However, then came an interesting twist in the story, as “James” provided a key bit of information – the URL that is encoded on each of Sony’s Xperia SmartTags. With this knowledge, you can create your own SmartTags using any regular, generic NFC tag, saving yourself the ridiculously overinflated £15 price asked by Sony, and make use of the built-in SmartTags application in the process. Here’s how:

## 1.) Get some NFC tags

Head over to somewhere like http://rapidnfc.com/ and pick up four generic NFC tags. You can get wristbands/key fobs/stickers – whatever you want really. I’ve tried “ultralight”, “NTAG203”, and “1k” tags and they all seem to work fine with my Xperia S. Note that the SmartTags application only recognises four different tags, so there’s no point getting more than that (not for this exercise, anyway).

## 2.) Program the Tags

To simulate the different-coloured SmartTags, you need to write the appropriate corresponding URI to an NFC tag. The only slight problem is that, instead of a website like http://www.example.com, the SmartTag URIs use a custom URI prefix of semc://.

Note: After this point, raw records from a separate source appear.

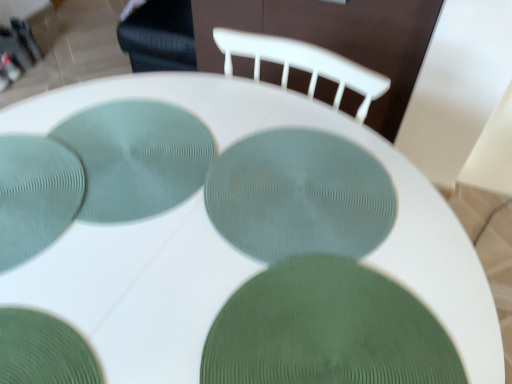
At what (x,y) coordinates should I click in order to perform the action: click on vacant space in between teal textured placemat at center, the third glass plate viewed from the left, and matte green plate at lower left, which is the first glass plate in left-to-right order. Please return your answer as a coordinate pair (x, y). Looking at the image, I should click on (84, 220).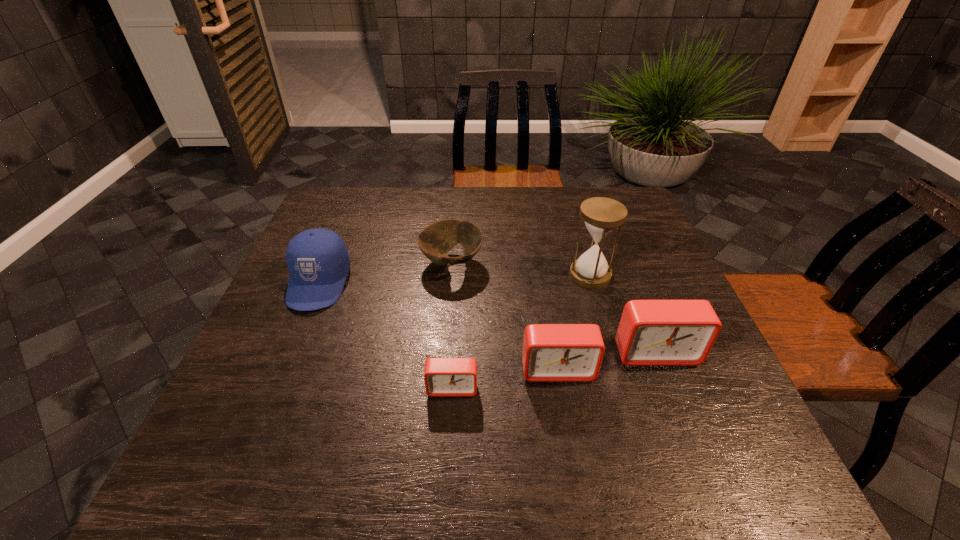
Locate an element on the screen. This screenshot has height=540, width=960. the shortest alarm clock is located at coordinates (443, 376).

This screenshot has width=960, height=540. What are the coordinates of `the second alarm clock from right to left` in the screenshot? It's located at (551, 352).

Locate an element on the screen. The height and width of the screenshot is (540, 960). the rightmost alarm clock is located at coordinates (651, 332).

Locate an element on the screen. bowl is located at coordinates (436, 240).

Where is `the leftmost object`? the leftmost object is located at coordinates (318, 261).

This screenshot has width=960, height=540. Identify the location of the tallest object. (601, 215).

Where is `vacant space located on the front-facing side of the second shortest alarm clock`? vacant space located on the front-facing side of the second shortest alarm clock is located at coordinates tap(568, 434).

At what (x,y) coordinates should I click in order to perform the action: click on free spot located on the front-facing side of the rightmost alarm clock. Please return your answer as a coordinate pair (x, y). Looking at the image, I should click on pos(671,393).

Find the location of a particular element. The width and height of the screenshot is (960, 540). vacant space situated 0.210m on the left of the bowl is located at coordinates (343, 263).

You are a GUI agent. You are given a task and a screenshot of the screen. Output one action in this format:
    pyautogui.click(x=<x>, y=<y>)
    Task: Click on the free space located on the front-facing side of the cap
    The image size is (960, 540).
    Given the screenshot: What is the action you would take?
    pyautogui.click(x=286, y=361)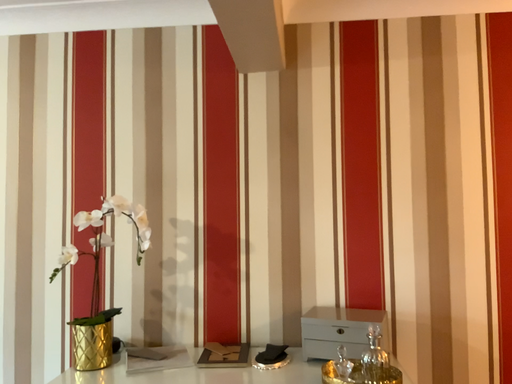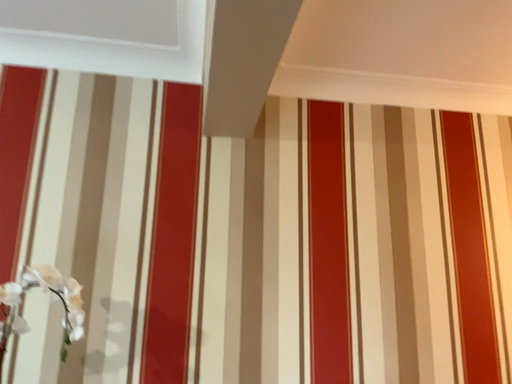
Question: How did the camera likely rotate when shooting the video?

Choices:
 (A) rotated right
 (B) rotated left

Answer: (A)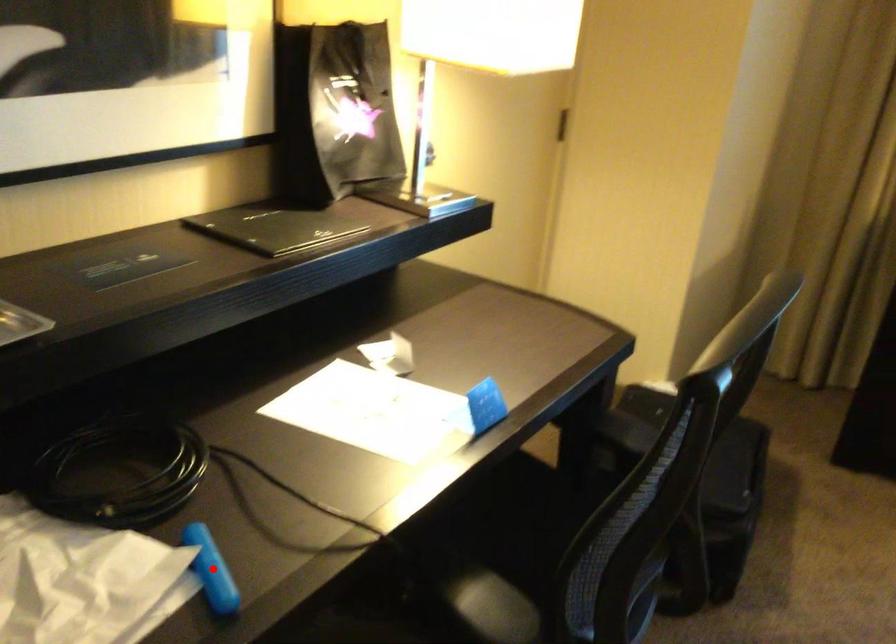
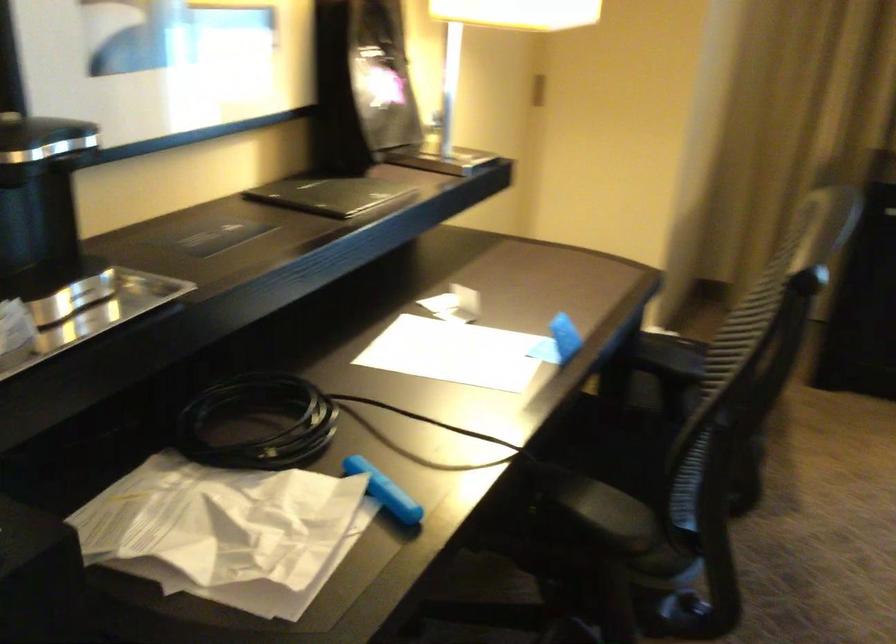
Where in the second image is the point corresponding to the highlighted location from the first image?

(384, 491)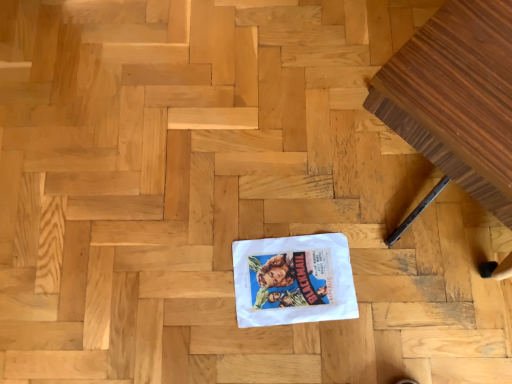
Where is `vacant space positioned to the left of wooden piano at right`? The width and height of the screenshot is (512, 384). vacant space positioned to the left of wooden piano at right is located at coordinates (234, 171).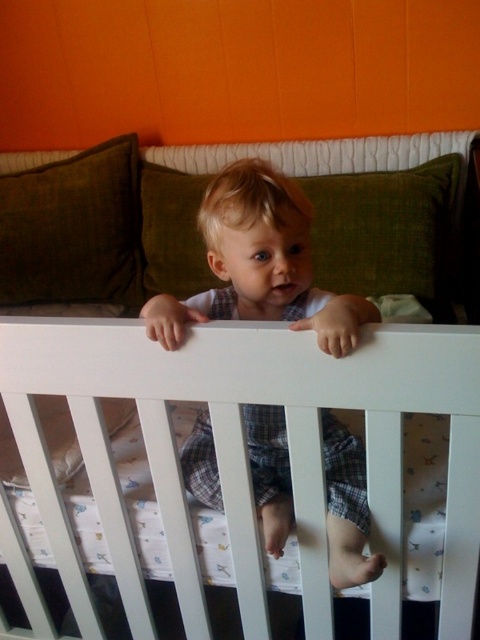
Question: In this image, where is green fabric pillow at upper center located relative to green fabric pillow at upper left?

Choices:
 (A) left
 (B) right

Answer: (B)

Question: Which of these objects is positioned closest to the green fabric pillow at upper left?

Choices:
 (A) plaid fabric toddler at center
 (B) green fabric pillow at upper center

Answer: (B)

Question: From the image, what is the correct spatial relationship of green fabric pillow at upper center in relation to green fabric pillow at upper left?

Choices:
 (A) left
 (B) right

Answer: (B)

Question: Which point appears farthest from the camera in this image?

Choices:
 (A) (0, 284)
 (B) (443, 275)

Answer: (A)

Question: Can you confirm if green fabric pillow at upper center is bigger than green fabric pillow at upper left?

Choices:
 (A) no
 (B) yes

Answer: (A)

Question: Which point is closer to the camera?

Choices:
 (A) plaid fabric toddler at center
 (B) green fabric pillow at upper center
 (C) green fabric pillow at upper left

Answer: (A)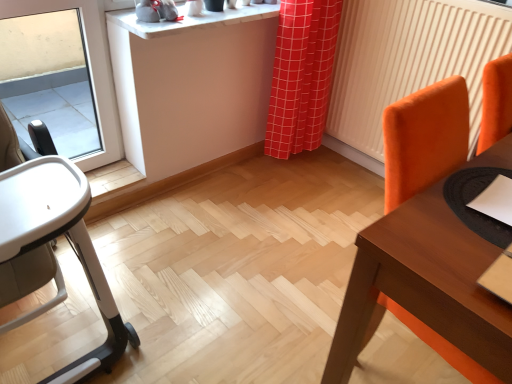
This screenshot has width=512, height=384. Identify the location of vacant space underneath orange fabric radiator at right (from a real-world perspective). (355, 161).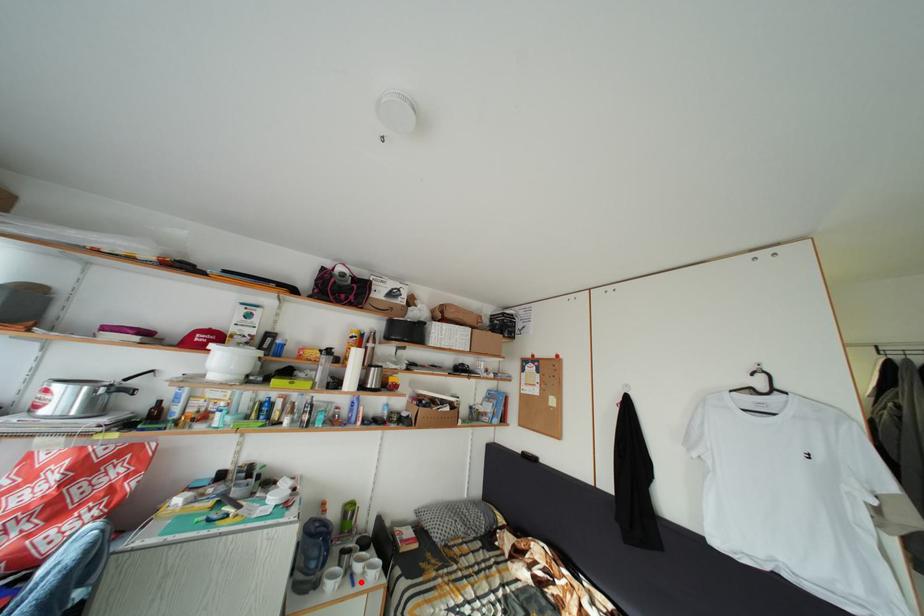
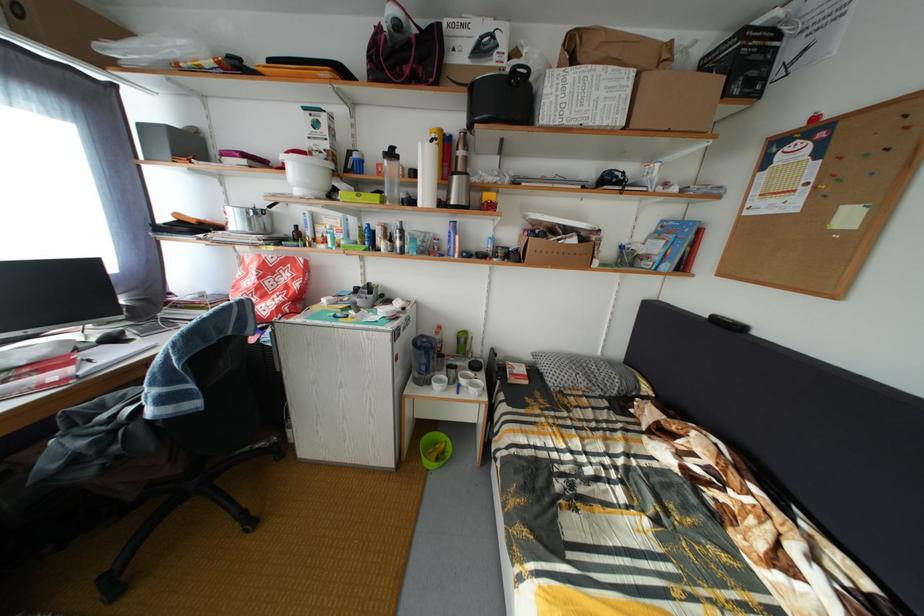
Where in the second image is the point corresponding to the highlighted location from the first image?

(468, 392)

Not all NFC writers are capable of writing URIs using custom prefixes. Unfortunately, neither NXP TagWriter nor NFC Quick Actions – the two applications I already had installed on my handset are currently capable of doing so:

 NXP TagWriter forces you to create a URL that begins with the http://www. prefix NFC Quick Actions will generate an error if you try to write a URL that does not begin with http.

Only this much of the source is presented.